There is a certain silence that pervades Twombly’s art, owing to the dispersion of visual elements across his surfaces. This silence can be heard despite the use of the written word, or at least the intimation of it, in a number of the works in this exhibition. In many of the paintings from the 1960s and 1970s he takes a name—often one of a figure from ancient history or literature—and places it in the center of his work as a sign. The name is a trace, a residue repositioned in a contemporary context and subsequently abandoned. In this way Twombly highlights the discontinuities of history that alienate us from the past. And with his primitive, almost caveman-like handwriting, he makes us feel as though we are viewing the first painstaking, unrefined human attempts to use paint and pencils as tools of recording and communication. However, this primitivism exists side by side with a thorough knowledge of history and ancient mythology. Twombly knows exactly what he is referring to when he names his works “Pan” or “Proteus.”

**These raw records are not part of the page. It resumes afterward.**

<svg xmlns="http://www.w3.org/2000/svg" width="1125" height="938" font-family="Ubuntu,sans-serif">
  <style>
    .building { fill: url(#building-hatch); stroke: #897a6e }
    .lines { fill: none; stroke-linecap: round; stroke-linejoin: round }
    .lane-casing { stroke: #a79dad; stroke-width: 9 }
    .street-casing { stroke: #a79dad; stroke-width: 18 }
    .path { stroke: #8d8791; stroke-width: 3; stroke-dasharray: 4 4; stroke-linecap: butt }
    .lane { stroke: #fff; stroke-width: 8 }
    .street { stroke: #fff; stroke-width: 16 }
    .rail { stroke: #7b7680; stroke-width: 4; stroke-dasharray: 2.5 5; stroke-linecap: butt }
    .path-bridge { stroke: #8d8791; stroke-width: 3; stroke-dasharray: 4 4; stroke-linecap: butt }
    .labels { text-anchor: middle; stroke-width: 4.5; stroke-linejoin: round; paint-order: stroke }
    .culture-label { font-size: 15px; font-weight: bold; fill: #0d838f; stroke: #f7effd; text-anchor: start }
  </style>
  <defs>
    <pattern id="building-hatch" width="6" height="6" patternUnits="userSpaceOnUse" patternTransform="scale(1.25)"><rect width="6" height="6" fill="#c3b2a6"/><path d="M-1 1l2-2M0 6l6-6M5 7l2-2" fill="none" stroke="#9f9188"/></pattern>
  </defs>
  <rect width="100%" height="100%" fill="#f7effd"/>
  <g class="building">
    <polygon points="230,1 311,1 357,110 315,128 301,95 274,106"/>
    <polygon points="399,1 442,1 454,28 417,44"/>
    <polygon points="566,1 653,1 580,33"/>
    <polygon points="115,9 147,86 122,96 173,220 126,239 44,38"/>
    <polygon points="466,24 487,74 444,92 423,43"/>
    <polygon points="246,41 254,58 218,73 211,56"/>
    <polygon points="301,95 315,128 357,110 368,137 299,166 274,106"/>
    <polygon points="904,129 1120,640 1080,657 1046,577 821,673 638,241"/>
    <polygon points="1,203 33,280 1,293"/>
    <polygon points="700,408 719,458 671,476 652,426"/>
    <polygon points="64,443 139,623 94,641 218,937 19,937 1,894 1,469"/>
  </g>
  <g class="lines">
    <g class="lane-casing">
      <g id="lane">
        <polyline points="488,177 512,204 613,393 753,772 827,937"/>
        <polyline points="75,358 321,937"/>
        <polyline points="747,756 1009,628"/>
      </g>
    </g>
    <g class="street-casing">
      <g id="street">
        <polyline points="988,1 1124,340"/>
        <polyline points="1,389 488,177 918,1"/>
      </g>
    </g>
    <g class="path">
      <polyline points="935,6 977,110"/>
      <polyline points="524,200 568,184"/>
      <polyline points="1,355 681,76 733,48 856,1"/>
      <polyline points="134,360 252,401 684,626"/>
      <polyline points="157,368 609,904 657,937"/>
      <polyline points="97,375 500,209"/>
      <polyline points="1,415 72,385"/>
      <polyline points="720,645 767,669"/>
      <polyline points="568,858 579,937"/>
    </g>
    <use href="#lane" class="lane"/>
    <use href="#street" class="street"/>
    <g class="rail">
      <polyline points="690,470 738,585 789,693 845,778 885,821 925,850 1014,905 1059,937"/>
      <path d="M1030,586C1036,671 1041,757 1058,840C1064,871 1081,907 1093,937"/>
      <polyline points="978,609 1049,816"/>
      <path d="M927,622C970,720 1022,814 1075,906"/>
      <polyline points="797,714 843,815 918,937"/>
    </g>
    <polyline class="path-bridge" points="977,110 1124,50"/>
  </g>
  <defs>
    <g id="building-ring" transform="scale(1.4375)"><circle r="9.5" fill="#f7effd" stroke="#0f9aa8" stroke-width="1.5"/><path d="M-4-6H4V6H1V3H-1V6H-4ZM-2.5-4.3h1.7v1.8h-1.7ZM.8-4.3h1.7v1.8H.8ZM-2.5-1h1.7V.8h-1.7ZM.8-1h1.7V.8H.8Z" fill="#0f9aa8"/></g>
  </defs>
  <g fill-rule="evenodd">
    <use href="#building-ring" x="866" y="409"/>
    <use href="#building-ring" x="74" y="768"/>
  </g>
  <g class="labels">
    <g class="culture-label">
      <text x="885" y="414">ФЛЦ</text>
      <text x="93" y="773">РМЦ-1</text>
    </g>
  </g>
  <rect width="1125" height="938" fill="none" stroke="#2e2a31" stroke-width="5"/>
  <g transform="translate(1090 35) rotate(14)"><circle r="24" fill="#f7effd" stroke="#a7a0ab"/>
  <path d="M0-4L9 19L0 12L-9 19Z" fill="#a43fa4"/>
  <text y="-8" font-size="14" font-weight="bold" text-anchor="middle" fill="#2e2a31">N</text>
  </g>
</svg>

Another of this artist’s unique features is his ability to lend his minimalism a distinct humanist sensibility. Twombly is not only concerned with the name, but also the human process of recording, erasing, forgetting and rewriting. Each painting is a palimpsest—a piece of written material on which the original writing has been erased or blocked out to allow for later writing. Words are smudged, half-erased or trail off into jumbled zig-zags. Twombly’s art springs forth from a consciousness of our pervasive cultural and historical amnesia, and is therefore an attempt to preserve at some level all that has fallen victim to unravelling and evanescence.

Considering his preoccupation with history and communication through the written word, paper—that age-old medium—may be the most appropriate material upon which Twombly could create his art. And this is not the only reason why the current exhibition at the Pinakothek der Moderne is a wonderful opportunity for Twombly fans and novices alike: owing to his subtle brushwork, half-erased scribbles and often intricate markings on the surfaces, his work does not lend itself well to reproduction. Only when directly confronted with his paintings and drawings is one free to explore the nuances of his creations. The exhibition brings together 80 works on paper spanning his entire career, from the first drawings and monotypes of 1953 to the bright, densely painted works done in Gaeta in the past few years. The latter include a hand-made book with vibrant patches of color playing across the pages as well as landscapes of the area surrounding Twombly’s home.


“Cy Twombly: Fifty Years of Works on Paper” will be showing at the Pinakothek der Moderne from October 8 to November 30, 2003.